July Challenge Results and NEW Challenges!Disclosure: This post may contain affiliate links, which means I may receive a commission if you click a link and purchase something. I only include links for products and services I love and believe in. Please check out my disclosure policy for more details!
It’s now a few days into August, and time to report on my progress with the July challenge. To recap, here were the rules we set up:
Americans eat about 40% of their meals outside of the home, and the French eat about 20% of their meals outside of the home, so our goal was to eat 10% of our meals outside of the home. For the 93 meals we would be eating, we gave ourselves 9 cheat meals.
Most of the cheat meals took place on a weekend when I was out of town and my fiance was in a race. Even with those, we ended up using 6 cheat meals out of 9, and were well under our goal.
Now, not every day was perfect. Sometimes we had to resort to frozen or semi-prepared things from the grocery store. However, those days were few and far between. If we count them, I think we got to 8 out of 9. Still under!
We ended up making a lot of things at home that we would normally just buy from the store. After the success we had making peanut butter and hummus, I don’t think I’m allowed to buy them any more.
Having a thriving garden is also helping quite a bit. We currently have an abundance of kale, spinach, lettuce, and lots of tasty beans, with untold amounts of cucumbers and tomatoes on the way.
So, after the July challenge, did we go out and buy food right away? Yes and no. We picked up some bagels for breakfast and had food truck meals for dinner, but during the weekend, I made cherry pie filling (more on that in a future post), banana bread, steel-cut oats (a new recipe coming soon!) and lots of other homemade goodies. I also picked up blueberries with plans to preserve them in a week or so.
Needless to say, the practices adopted in the challenge aren’t going anywhere. We learned that high-yield, low-maintenance foods ruled when you had a lot to do (veggie burgers, large batches of soup, and vegan wellingtons FTW) and grilling is also super easy when you’re trying to figure out what to make. We also saved a ton of money and spent more time prepping food together, which made my fiance happy for more than one reason.
We had so much fun with the challenge that we’re looking forward to doing more. Not sure where to turn next, I looked at 100 Days of Real Food to get some inspiration. She’s got 100 days of mini-pledges where you can pledge to take 14 different steps towards eating whole, with a new one every week. I’m looking forward to taking all of them on (and I think he’ll be taking on almost all of them.

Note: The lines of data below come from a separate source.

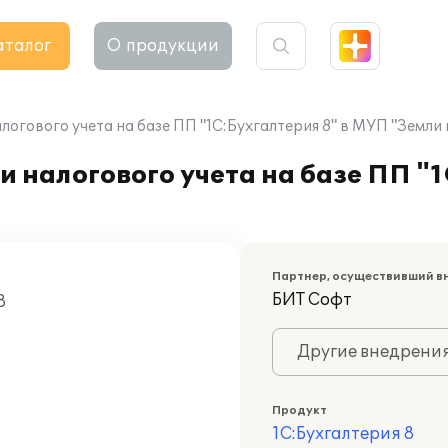
аталог
О продукции
логового учета на базе ПП "1С:Бухгалтерия 8" в МУП "Земли
 налогового учета на базе ПП "1
Партнер, осуществивший в
БИТ Софт
8
Другие внедрени
Продукт
1С:Бухгалтерия 8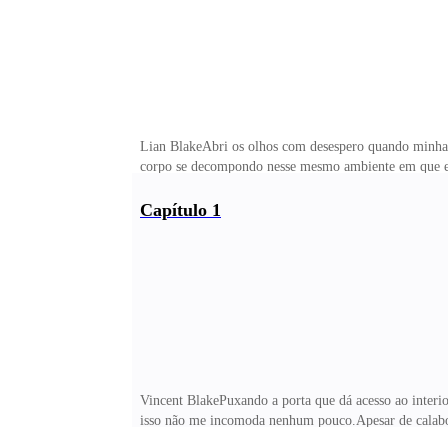
Lian BlakeAbri os olhos com desespero quando minha 
corpo se decompondo nesse mesmo ambiente em que est
meu suspiro de desespero no meio de tantos outros que
queria estar aqui. Não sou a pessoa certa para esse t
Capítulo 1
garganta depois de sentir o cheiro fétido de dias em 
o sabor de desgosto. O desespero por não ter escolha.
Vincent BlakePuxando a porta que dá acesso ao interio
isso não me incomoda nenhum pouco.Apesar de calabou
destroçados pelos cantos. As paredes sujas de sangue 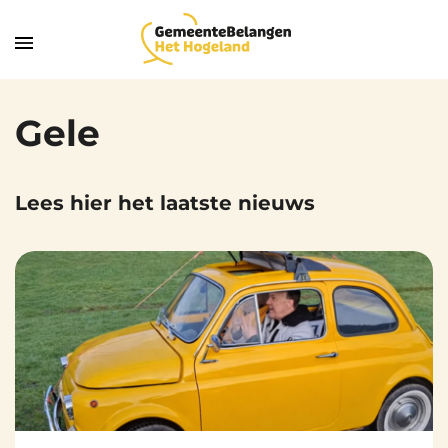
Gele
Lees hier het laatste nieuws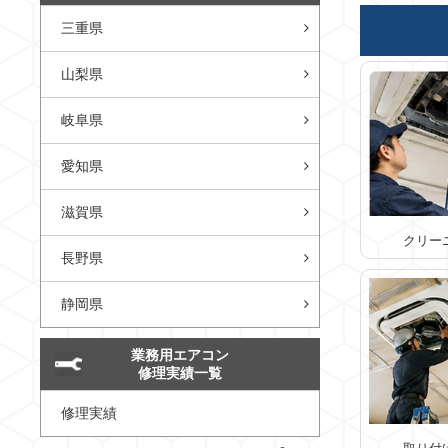
三重県
山梨県
岐阜県
愛知県
滋賀県
クリー
長野県
静岡県
業務用エアコン
修理実績一覧
修理実績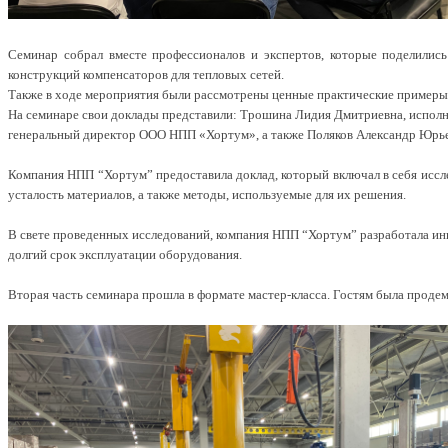
Семинар собрал вместе профессионалов и экспертов, которые поделилис
конструкций компенсаторов для тепловых сетей.
Также в ходе мероприятия были рассмотрены ценные практические примеры 
На семинаре свои доклады представили: Трошина Лидия Дмитриевна, испо
генеральный директор ООО НПП «Хортум», а также Поляков Александр Юрь
Компания НПП “Хортум” предоставила доклад, который включал в себя иссле
усталость материалов, а также методы, используемые для их решения.
В свете проведенных исследований, компания НПП “Хортум” разработала ин
долгий срок эксплуатации оборудования.
Вторая часть семинара прошла в формате мастер-класса. Гостям была проде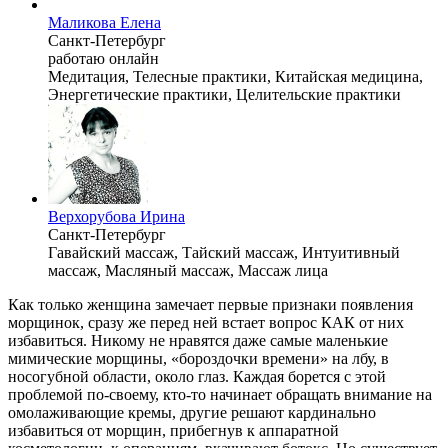
Маликова Елена
Санкт-Петербург
работаю онлайн
Медитация, Телесные практики, Китайская медицина,
Энергетические практики, Целительские практики
Верхорубова Ирина
Санкт-Петербург
Гавайский массаж, Тайский массаж, Интуитивный
массаж, Масляный массаж, Массаж лица
Как только женщина замечает первые признаки появления
морщинок, сразу же перед ней встает вопрос КАК от них
избавиться. Никому не нравятся даже самые маленькие
мимические морщины, «бороздочки времени» на лбу, в
носогубной области, около глаз. Каждая борется с этой
проблемой по-своему, кто-то начинает обращать внимание на
омолаживающие кремы, другие решают кардинально
избавиться от морщин, прибегнув к аппаратной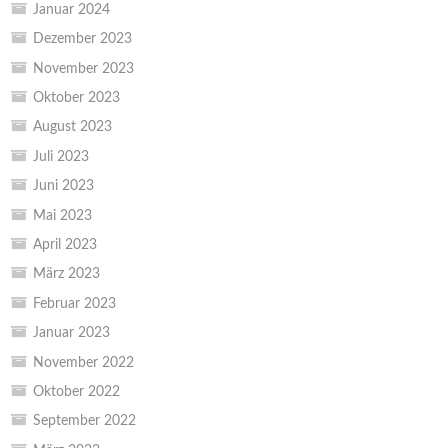
Januar 2024
Dezember 2023
November 2023
Oktober 2023
August 2023
Juli 2023
Juni 2023
Mai 2023
April 2023
März 2023
Februar 2023
Januar 2023
November 2022
Oktober 2022
September 2022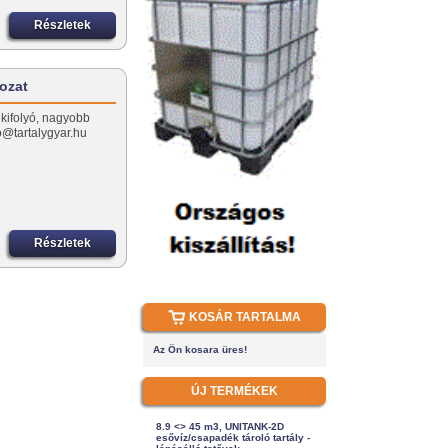
Részletek
rozat
 kifolyó, nagyobb
o@tartalygyar.hu
Részletek
KOSÁR TARTALMA
Az Ön kosara üres!
ÚJ TERMÉKEK
8.9 <> 45 m3, UNITANK-2D
esővíz/csapadék tároló tartály -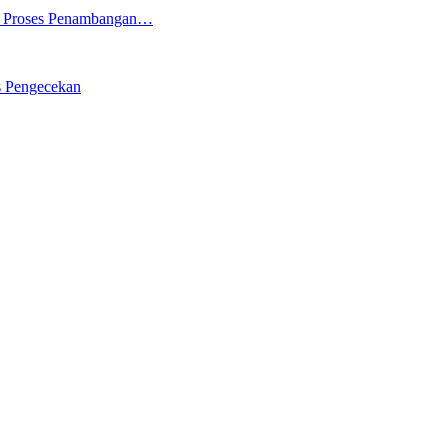
ng Proses Penambangan…
s Pengecekan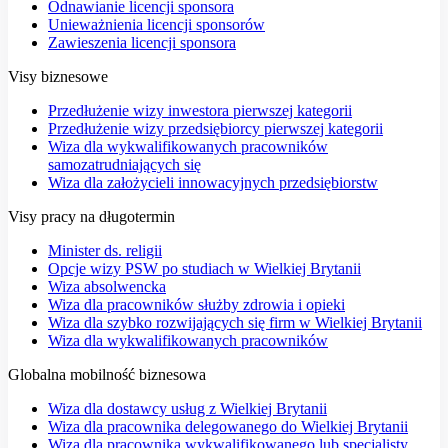
Odnawianie licencji sponsora
Unieważnienia licencji sponsorów
Zawieszenia licencji sponsora
Visy biznesowe
Przedłużenie wizy inwestora pierwszej kategorii
Przedłużenie wizy przedsiębiorcy pierwszej kategorii
Wiza dla wykwalifikowanych pracowników
samozatrudniających się
Wiza dla założycieli innowacyjnych przedsiębiorstw
Visy pracy na długotermin
Minister ds. religii
Opcje wizy PSW po studiach w Wielkiej Brytanii
Wiza absolwencka
Wiza dla pracowników służby zdrowia i opieki
Wiza dla szybko rozwijających się firm w Wielkiej Brytanii
Wiza dla wykwalifikowanych pracowników
Globalna mobilność biznesowa
Wiza dla dostawcy usług z Wielkiej Brytanii
Wiza dla pracownika delegowanego do Wielkiej Brytanii
Wiza dla pracownika wykwalifikowanego lub specjalisty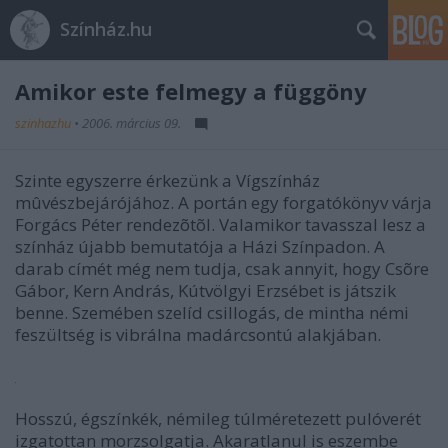
Színház.hu
Amikor este felmegy a függöny
szinhazhu
•
2006. március 09.
Szinte egyszerre érkezünk a Vígszínház
mûvészbejárójához. A portán egy forgatókönyv várja
Forgács Péter rendezõtõl. Valamikor tavasszal lesz a
színház újabb bemutatója a Házi Színpadon. A
darab címét még nem tudja, csak annyit, hogy Csõre
Gábor, Kern András, Kútvölgyi Erzsébet is játszik
benne. Szemében szelíd csillogás, de mintha némi
feszültség is vibrálna madárcsontú alakjában.
Hosszú, égszínkék, némileg túlméretezett pulóverét
izgatottan morzsolgatja. Akaratlanul is eszembe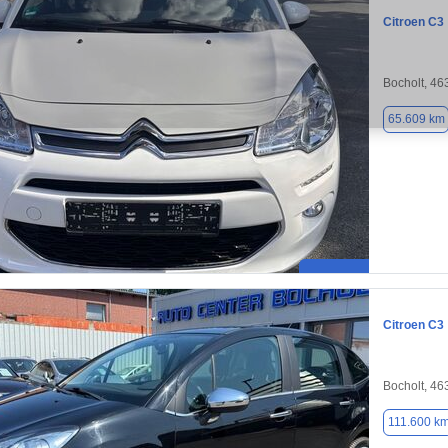
Citroen C3
Bocholt, 46
65.609 km
Citroen C3
Bocholt, 46
111.600 k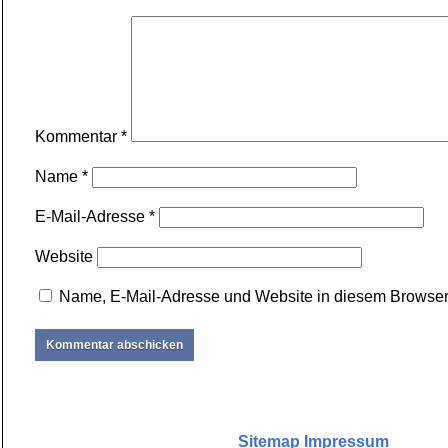
Kommentar
*
Name
*
E-Mail-Adresse
*
Website
Name, E-Mail-Adresse und Website in diesem Browser
Sitemap
Impressum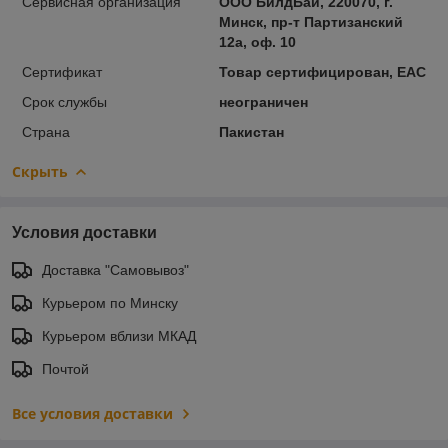
Сервисная организация
ООО БилдБай, 220070, г.
Минск, пр-т Партизанский
12а, оф. 10
Сертификат
Товар сертифицирован, ЕАС
Срок службы
неограничен
Страна
Пакистан
Скрыть
Условия доставки
Доставка "Самовывоз"
Курьером по Минску
Курьером вблизи МКАД
Почтой
Все условия доставки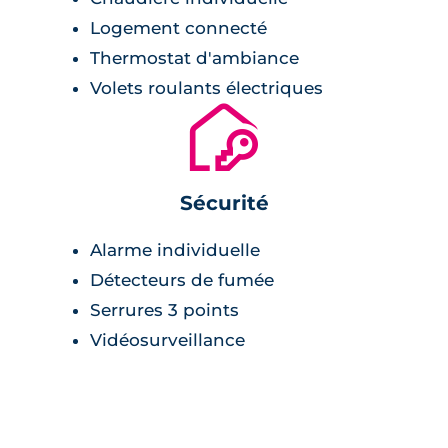
Logement connecté
Thermostat d'ambiance
Volets roulants électriques
🔐
Sécurité
Alarme individuelle
Détecteurs de fumée
Serrures 3 points
Vidéosurveillance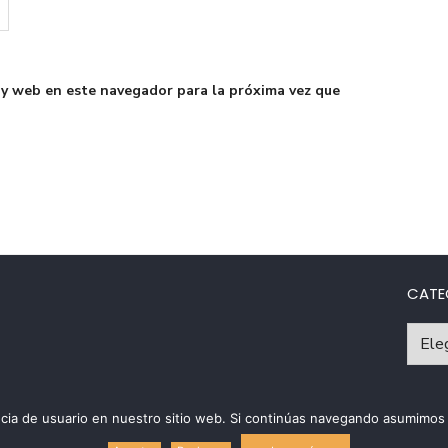
 y web en este navegador para la próxima vez que
CATE
Catego
riencia de usuario en nuestro sitio web. Si continúas navegando asumim
Políti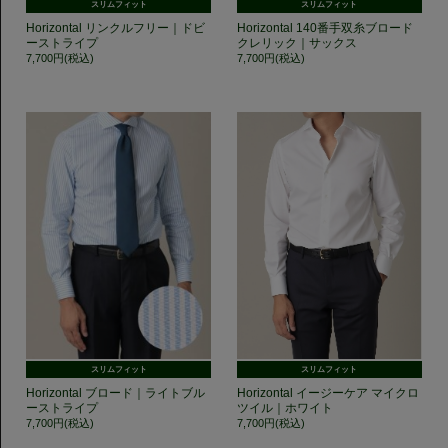
スリムフィット
スリムフィット
Horizontal リンクルフリー｜ドビ
Horizontal 140番手双糸ブロード
ーストライプ
クレリック｜サックス
7,700円(税込)
7,700円(税込)
スリムフィット
スリムフィット
Horizontal ブロード｜ライトブル
Horizontal イージーケア マイクロ
ーストライプ
ツイル｜ホワイト
7,700円(税込)
7,700円(税込)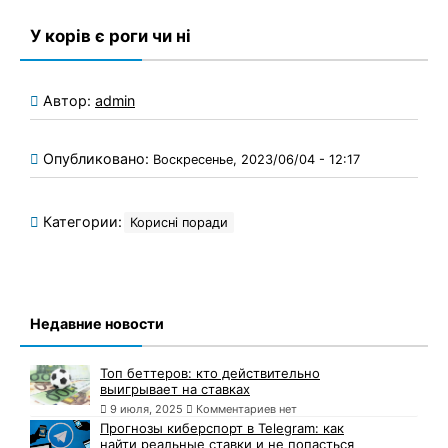
У корів є роги чи ні
Автор:
admin
Опубликовано:
Воскресенье, 2023/06/04 - 12:17
Категории:
Корисні поради
Недавние новости
Топ беттеров: кто действительно
выигрывает на ставках
9 июля, 2025
Комментариев нет
Прогнозы киберспорт в Telegram: как
найти реальные ставки и не попасться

We’re doing the challenges slightly out of order to best take advantage of peak produce season, so here’s my order:
- Week 1 (8.11) – Eat 2 fruits or vegetables per meal
- Week 2 (8.18) – Eat local foods
- Week 3 (8.25) – Eat locally-raised meat (minimal consumption)
- Week 4 (9.1) – Drink “real” beverages
- Week 5 (9.8) – No fast food or deep-fried foods
- Week 6 (9.15) – Try two new whole foods
- Week 7 (9.22) – No low-fat, lite, or nonfat products
- Week 8 (9.29) – 100% whole grain
- Week 9 (10.6) – Stop eating when you feel full
- Week 10 (10.13) – No refined sweeteners
- Week 11 (10.20) – No refined oils
- Week 12 (10.27) – No sweeteners
- Week 13 (11.3) – Nothing artificial
- Week 14 (11.10) – No more than 5 ingredients
This blog post got a little long-winded, but I’ll post a recap of upcoming challenges next week as I prepare for week 1 and then after each week with the results of each challenge. I hope you follow along with me, at least for a week or two.
Which challenge seems the hardest to you? Which seems the easiest?